**EXERCISE DETAILS:** Write out the data word for word and omit every picture.

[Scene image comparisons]

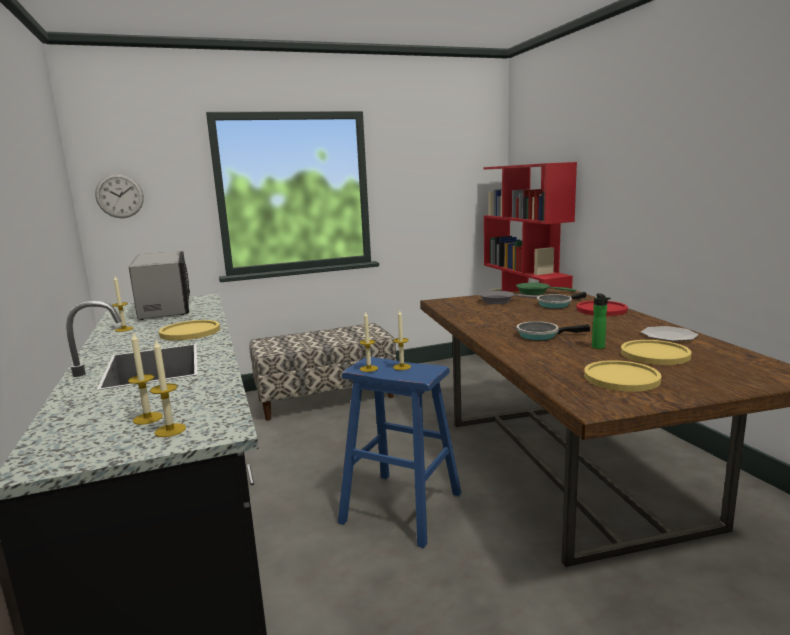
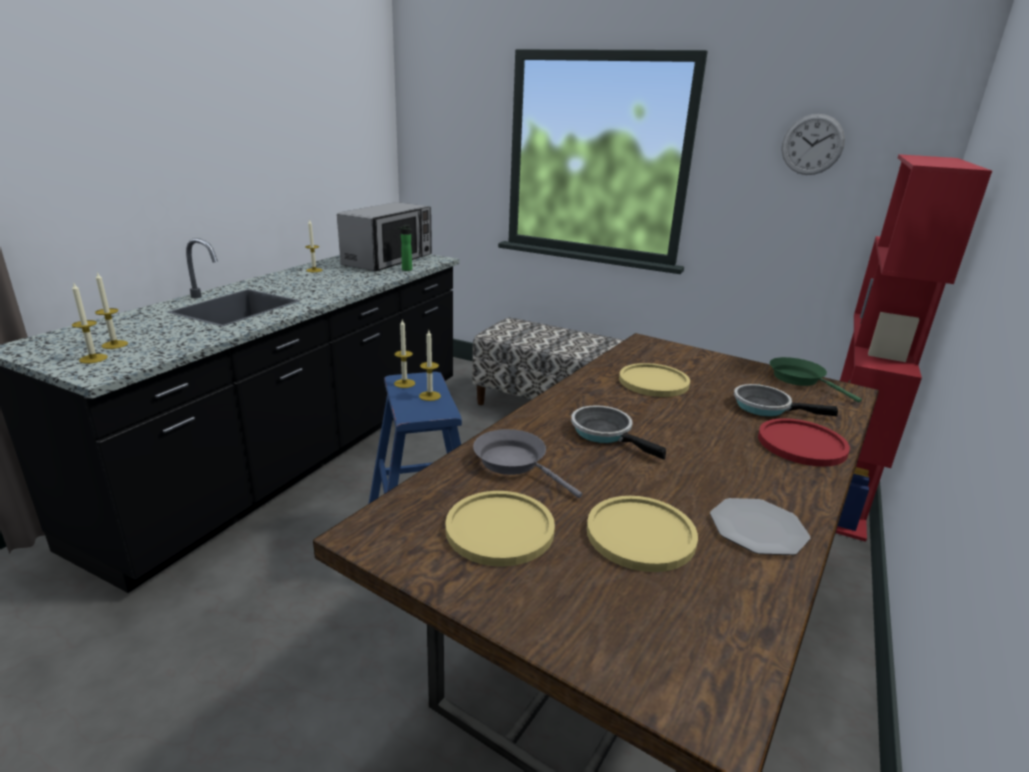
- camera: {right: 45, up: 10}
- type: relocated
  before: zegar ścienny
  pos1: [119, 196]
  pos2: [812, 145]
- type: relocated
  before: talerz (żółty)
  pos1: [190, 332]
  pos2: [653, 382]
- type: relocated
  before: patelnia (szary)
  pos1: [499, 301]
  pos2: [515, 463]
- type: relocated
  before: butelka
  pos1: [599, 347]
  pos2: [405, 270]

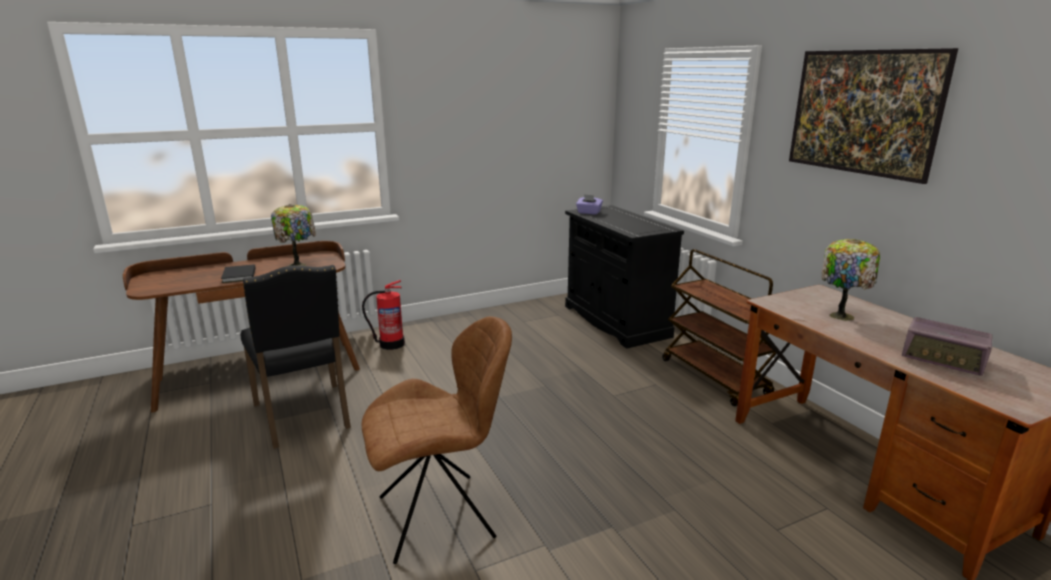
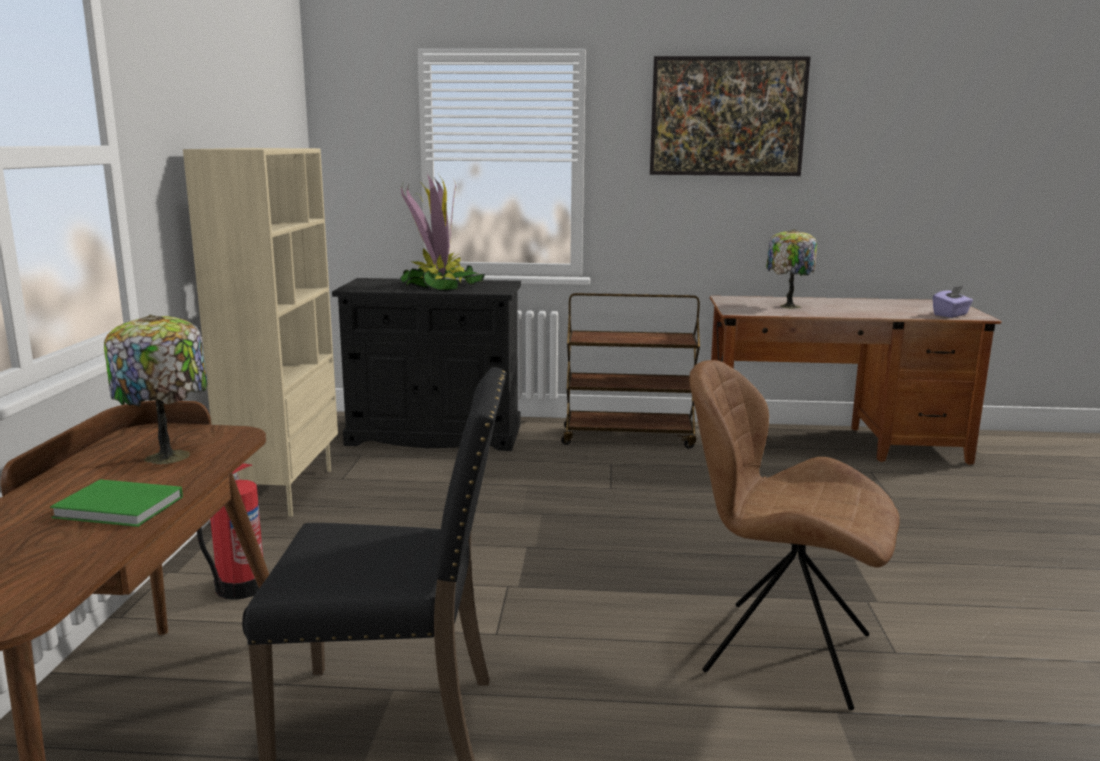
- camera: {right: -60, up: -5}
- type: colour
  before: książka (czarny)
  after: książka (zielony)
  pos1: [238, 276]
  pos2: [120, 508]
- type: spun
  before: krzesło (brązowy)
  pos1: [440, 516]
  pos2: [780, 651]
  turn: -75
- type: relocated
  before: pudełko chusteczek (fioletowy)
  pos1: [588, 212]
  pos2: [951, 315]
- type: missing
  before: radio
  pos1: [943, 359]
- type: appeared
  after: regał (beżowy)
  pos2: [283, 490]
- type: appeared
  after: roślina doniczkowa
  pos2: [439, 285]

**TASK RESPONSE:**
- camera: {right: 45, up: 10}
- type: relocated
  before: zegar ścienny
  pos1: [119, 196]
  pos2: [812, 145]
- type: relocated
  before: talerz (żółty)
  pos1: [190, 332]
  pos2: [653, 382]
- type: relocated
  before: patelnia (szary)
  pos1: [499, 301]
  pos2: [515, 463]
- type: relocated
  before: butelka
  pos1: [599, 347]
  pos2: [405, 270]

- camera: {right: -60, up: -5}
- type: colour
  before: książka (czarny)
  after: książka (zielony)
  pos1: [238, 276]
  pos2: [120, 508]
- type: spun
  before: krzesło (brązowy)
  pos1: [440, 516]
  pos2: [780, 651]
  turn: -75
- type: relocated
  before: pudełko chusteczek (fioletowy)
  pos1: [588, 212]
  pos2: [951, 315]
- type: missing
  before: radio
  pos1: [943, 359]
- type: appeared
  after: regał (beżowy)
  pos2: [283, 490]
- type: appeared
  after: roślina doniczkowa
  pos2: [439, 285]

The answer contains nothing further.